A February launch party he organized for the BrickellHouse condo project was bare-boned: a smattering of food trucks and a bar serving run-of-the-mill spirits.

That is a far cry from the bashes of the boom era. “The money was flowing, the profitability was in the hundreds of millions,” Mr. Perez said. “Spending a half-million on a party was nothing.”

Many people who attended those events snapped up properties on the spot. The only problem: Too many were speculators intent on flipping the units before they were even completed, Mr. Perez said.

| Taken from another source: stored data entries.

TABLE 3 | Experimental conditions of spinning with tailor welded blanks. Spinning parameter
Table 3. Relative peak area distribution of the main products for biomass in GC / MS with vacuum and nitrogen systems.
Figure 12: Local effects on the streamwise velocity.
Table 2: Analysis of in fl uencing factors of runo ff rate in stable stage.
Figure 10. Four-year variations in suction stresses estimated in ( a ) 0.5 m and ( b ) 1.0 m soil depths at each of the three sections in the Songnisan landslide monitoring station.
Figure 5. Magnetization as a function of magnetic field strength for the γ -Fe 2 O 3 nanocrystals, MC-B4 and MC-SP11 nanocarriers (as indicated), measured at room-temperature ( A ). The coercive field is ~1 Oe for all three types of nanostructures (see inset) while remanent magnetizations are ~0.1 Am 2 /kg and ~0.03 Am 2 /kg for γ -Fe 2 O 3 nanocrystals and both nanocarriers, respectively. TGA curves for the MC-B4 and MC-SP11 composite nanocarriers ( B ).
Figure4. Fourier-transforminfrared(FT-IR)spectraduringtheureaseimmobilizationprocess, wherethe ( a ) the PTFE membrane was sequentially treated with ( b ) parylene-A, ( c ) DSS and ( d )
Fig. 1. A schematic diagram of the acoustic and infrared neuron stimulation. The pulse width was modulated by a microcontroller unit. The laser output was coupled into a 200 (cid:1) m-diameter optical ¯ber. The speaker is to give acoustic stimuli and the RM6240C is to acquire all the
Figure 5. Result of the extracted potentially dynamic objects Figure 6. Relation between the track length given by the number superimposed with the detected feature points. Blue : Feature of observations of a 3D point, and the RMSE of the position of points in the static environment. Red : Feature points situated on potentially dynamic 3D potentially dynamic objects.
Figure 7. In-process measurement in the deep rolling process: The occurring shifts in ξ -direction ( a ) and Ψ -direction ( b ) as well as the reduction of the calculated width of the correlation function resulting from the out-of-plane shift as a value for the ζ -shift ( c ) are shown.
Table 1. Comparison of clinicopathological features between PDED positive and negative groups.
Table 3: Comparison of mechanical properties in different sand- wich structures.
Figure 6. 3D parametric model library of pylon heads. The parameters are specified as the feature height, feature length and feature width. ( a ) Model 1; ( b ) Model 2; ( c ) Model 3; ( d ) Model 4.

When the market swooned, they bailed out.

Today’s buyers are more serious, and their appetite appears strong, real-estate executives say.

At 1100 Millecento, 90% of the units are under contract, according to Related Group, the developer.

While the mood may be more subdued, there are occasional flashes of the former opulence, such as the bash for 1100 Millecento.

At a March launch party for the Mansions at Acqualina—a luxury tower going up in Sunny Isles Beach, north of Miami—developers Jules and Eddie Trump (no relation to Donald) erected a huge tent on the beach lighted by chandeliers. Attendees feasted on filet mignon and risotto, while a DJ played Brazilian music and dancers in beige body suits performed on a stage. Capping off the evening was a performance by Il Volo, a trio of Italian pop-opera tenors.

A December party planned for a new South Beach project called One Ocean promises to be high end. It is set to take place during the Art Basel contemporary-art fair and is aimed at the major collectors flying into town, says developer Related Group.

If the Miami market continues to perk up, count on the revelry ratcheting up as well. “At the end of the day,” Mr. Zalewski said, “Miami is a party place.”